Compute quantiles incorporating Sample Design (Survey package)


I want to compute a new column using the quantiles of another column (a continuous variable) incorporating the Sample Design of a complex survey. The idea is to create in the the data frame a new variable that indicates which quantile group each observation falls into

Here is how I execute the idea without incorporating the sample design, so you can understand what I'm aiming for.

# Load Data
  data(api)


# Convert data to data.table format (mostly to increase speed of the process)
  apiclus1 <- as.data.table(apiclus1)

# Create deciles variable
apiclus1[, decile:=cut(api00,
                       breaks=quantile(api00,
                                       probs=seq(0, 1, by=0.1), na.rm=T),
                       include.lowest= TRUE, labels=1:10)]

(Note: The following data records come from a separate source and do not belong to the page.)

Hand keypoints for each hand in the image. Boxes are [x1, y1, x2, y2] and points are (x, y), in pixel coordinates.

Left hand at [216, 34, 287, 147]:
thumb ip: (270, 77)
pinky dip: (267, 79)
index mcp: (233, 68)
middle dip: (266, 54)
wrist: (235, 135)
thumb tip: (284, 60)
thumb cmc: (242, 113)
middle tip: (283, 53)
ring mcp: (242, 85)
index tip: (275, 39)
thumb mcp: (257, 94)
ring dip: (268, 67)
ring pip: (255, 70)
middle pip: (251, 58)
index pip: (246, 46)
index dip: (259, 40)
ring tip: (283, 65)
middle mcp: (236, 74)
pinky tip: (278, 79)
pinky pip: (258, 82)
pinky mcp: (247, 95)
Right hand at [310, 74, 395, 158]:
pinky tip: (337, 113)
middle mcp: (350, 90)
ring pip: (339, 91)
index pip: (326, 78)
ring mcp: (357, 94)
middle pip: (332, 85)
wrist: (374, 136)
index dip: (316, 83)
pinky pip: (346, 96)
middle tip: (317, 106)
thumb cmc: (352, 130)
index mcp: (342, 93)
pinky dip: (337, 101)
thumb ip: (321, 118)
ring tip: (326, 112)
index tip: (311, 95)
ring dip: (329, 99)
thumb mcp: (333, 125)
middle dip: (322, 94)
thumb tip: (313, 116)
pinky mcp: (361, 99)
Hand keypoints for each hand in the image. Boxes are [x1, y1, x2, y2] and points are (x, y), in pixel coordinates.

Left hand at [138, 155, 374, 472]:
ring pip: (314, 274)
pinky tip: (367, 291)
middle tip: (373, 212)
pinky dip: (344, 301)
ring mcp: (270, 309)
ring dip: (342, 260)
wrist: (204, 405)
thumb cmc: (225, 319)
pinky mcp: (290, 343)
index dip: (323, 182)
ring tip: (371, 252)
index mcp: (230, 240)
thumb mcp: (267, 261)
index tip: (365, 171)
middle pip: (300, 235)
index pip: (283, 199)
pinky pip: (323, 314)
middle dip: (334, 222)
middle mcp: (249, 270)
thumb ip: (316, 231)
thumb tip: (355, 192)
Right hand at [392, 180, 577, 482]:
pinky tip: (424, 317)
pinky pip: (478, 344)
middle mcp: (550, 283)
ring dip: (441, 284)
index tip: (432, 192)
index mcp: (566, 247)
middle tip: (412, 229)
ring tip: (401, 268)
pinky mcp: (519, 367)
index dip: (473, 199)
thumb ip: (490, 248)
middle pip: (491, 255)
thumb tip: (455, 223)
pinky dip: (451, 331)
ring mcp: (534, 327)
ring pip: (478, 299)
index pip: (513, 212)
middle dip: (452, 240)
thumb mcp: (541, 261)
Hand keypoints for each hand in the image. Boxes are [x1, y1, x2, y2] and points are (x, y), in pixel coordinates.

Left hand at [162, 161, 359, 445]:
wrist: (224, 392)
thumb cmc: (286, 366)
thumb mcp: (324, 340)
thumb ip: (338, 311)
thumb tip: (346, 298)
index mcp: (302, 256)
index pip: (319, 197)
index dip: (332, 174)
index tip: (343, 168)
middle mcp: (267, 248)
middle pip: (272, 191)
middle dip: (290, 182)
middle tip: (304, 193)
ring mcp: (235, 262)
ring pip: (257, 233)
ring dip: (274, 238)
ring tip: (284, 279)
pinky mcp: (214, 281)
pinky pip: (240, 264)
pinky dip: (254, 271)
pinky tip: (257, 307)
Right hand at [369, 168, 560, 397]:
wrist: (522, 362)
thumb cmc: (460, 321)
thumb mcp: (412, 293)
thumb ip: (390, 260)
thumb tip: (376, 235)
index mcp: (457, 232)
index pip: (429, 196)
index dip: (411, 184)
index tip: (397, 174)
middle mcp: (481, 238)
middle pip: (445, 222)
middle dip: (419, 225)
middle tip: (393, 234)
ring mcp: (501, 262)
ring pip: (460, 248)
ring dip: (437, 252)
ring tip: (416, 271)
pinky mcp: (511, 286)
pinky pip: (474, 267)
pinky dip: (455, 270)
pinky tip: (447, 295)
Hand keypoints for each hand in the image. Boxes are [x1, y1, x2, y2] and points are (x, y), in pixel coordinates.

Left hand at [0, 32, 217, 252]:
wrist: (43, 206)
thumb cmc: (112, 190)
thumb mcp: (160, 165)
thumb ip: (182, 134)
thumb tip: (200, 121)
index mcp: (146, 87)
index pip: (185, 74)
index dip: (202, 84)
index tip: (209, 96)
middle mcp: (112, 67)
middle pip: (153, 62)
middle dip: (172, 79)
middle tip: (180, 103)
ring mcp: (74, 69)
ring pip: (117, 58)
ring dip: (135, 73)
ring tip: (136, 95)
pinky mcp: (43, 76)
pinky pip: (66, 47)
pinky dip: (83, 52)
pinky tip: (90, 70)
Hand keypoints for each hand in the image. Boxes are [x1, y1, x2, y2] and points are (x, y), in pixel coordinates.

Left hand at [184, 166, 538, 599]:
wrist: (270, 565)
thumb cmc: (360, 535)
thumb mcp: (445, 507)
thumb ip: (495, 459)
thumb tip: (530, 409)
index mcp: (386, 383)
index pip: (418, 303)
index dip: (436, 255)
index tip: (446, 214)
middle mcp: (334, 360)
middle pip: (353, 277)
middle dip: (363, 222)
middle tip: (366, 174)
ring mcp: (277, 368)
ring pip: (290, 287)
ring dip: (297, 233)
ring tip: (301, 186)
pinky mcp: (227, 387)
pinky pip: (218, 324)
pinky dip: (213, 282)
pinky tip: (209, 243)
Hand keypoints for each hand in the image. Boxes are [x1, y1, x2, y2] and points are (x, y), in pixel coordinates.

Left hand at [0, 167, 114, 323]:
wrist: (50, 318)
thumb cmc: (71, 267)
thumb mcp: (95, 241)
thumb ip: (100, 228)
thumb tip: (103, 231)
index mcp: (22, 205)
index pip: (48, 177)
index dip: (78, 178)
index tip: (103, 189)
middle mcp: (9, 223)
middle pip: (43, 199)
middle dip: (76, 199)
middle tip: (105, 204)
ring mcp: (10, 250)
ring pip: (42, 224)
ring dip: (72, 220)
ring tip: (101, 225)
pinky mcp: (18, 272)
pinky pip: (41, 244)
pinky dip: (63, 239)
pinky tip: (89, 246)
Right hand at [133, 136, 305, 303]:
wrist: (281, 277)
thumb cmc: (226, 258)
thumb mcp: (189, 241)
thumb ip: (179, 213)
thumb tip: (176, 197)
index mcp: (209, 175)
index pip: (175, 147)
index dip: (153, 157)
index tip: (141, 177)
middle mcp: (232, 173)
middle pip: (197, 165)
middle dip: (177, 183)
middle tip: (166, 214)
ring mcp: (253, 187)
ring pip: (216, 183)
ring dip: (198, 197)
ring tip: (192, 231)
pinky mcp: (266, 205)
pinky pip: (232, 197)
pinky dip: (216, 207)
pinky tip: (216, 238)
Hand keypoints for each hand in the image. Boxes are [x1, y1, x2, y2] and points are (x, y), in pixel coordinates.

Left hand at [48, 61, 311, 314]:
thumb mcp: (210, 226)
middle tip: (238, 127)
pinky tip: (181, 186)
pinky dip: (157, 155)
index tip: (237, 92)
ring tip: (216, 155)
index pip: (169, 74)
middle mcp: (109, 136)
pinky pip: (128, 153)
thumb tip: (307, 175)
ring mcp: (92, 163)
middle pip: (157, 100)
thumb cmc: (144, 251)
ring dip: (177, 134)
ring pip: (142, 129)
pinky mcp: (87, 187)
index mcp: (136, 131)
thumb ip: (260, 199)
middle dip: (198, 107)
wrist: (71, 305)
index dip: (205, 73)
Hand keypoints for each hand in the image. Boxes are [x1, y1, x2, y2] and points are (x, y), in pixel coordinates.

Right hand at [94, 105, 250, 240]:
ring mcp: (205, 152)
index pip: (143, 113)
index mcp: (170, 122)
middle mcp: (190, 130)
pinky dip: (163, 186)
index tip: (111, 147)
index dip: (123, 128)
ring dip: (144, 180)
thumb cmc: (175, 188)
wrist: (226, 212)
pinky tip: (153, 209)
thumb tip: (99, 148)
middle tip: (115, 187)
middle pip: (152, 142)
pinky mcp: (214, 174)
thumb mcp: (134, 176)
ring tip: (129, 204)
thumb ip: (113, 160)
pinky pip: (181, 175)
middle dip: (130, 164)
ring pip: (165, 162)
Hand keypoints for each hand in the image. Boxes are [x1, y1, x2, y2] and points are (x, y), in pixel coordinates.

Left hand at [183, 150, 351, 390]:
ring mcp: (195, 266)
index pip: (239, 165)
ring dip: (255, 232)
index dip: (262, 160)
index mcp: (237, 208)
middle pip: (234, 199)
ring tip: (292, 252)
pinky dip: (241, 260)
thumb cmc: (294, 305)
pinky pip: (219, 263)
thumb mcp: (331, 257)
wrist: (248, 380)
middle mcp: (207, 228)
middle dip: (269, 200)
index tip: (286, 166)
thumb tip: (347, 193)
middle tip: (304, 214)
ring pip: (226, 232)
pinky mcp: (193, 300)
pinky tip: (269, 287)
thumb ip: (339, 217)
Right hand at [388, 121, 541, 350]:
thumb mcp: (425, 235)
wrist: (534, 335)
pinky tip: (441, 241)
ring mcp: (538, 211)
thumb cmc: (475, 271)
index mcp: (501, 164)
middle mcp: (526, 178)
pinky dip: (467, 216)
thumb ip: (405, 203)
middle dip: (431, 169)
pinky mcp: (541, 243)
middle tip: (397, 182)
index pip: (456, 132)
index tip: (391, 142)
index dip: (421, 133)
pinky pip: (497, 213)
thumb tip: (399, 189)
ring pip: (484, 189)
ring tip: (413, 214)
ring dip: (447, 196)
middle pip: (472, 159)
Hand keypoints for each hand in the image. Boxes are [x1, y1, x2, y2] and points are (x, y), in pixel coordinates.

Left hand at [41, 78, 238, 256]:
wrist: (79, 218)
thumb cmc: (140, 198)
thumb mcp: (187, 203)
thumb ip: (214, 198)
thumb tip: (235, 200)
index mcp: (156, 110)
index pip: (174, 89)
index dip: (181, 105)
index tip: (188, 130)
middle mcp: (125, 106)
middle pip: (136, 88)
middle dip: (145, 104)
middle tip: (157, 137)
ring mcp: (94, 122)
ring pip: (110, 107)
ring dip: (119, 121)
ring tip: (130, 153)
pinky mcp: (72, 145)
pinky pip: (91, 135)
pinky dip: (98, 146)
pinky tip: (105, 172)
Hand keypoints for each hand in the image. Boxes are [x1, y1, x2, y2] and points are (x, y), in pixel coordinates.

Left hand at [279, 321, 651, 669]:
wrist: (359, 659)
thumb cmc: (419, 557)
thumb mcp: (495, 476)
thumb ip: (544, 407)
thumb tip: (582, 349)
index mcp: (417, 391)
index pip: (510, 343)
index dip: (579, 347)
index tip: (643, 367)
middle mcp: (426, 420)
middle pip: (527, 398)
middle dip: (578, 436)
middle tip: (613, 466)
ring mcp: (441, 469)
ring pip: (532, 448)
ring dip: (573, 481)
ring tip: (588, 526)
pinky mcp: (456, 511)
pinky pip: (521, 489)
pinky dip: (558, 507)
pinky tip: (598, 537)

I've tried using svyquantile from the survey package, but I couldn't get my head around this problem. This code does not return the quantile groups as an output that I can feed into a new variable. Any thoughts on this?

# Load Package
 library(survey)

# create survey design
 dclus1 <- svydesign(id=~dnum, weights=~pw, data=apiclus1, fpc=~fpc)

# What I've tried to do
  svyquantile(~api00, design = dclus1, quantiles = seq(0, 1, by=0.1), method = "linear", ties="rounded")

Solution

  • library(survey)
    
    data(api)
    
    dclus1 <- svydesign(id=~dnum, weights=~pw, data=apiclus1, fpc=~fpc)
    
    a <- svyquantile(~api00, design = dclus1, quantiles = seq(0, 1, by=0.1), method = "linear", ties="rounded")
    
    # use factor() and findInterval()
    dclus1 <- update( dclus1 , qtile = factor( findInterval( api00 , a ) ) )
    
    # distribution
    svymean( ~ qtile , dclus1 )
    
    
    # or without the one observation in group number 11
    dclus1 <- update( dclus1 , qtile = factor( findInterval( api00 , a[ -length( a ) ] ) ) )
    
    # distribution
    svymean( ~ qtile , dclus1 )
    
    
    
    # quantiles by group
    b <- svyby(~api00, ~stype, design = dclus1, svyquantile, quantiles = seq(0, 0.9 , by=0.1) ,ci=T)
    
    # copy over your data
    x <- apiclus1
    
    # stype of each record
    match( x$stype , b$stype ) 
    
    # create the new qtile variable
    x$qtile_by_stype <- factor( diag( apply( data.frame( b )[ match( x$stype , b$stype ) , 2:11 ] , 1 , function( v , w ) findInterval( w , v ) , x$api00 ) ) )
    
    # re-create the survey design
    dclus1 <- svydesign(id=~dnum, weights=~pw, data=x, fpc=~fpc)
    
    # confirm you have quantiles
    svyby( ~ qtile_by_stype , ~ stype , dclus1 , svymean )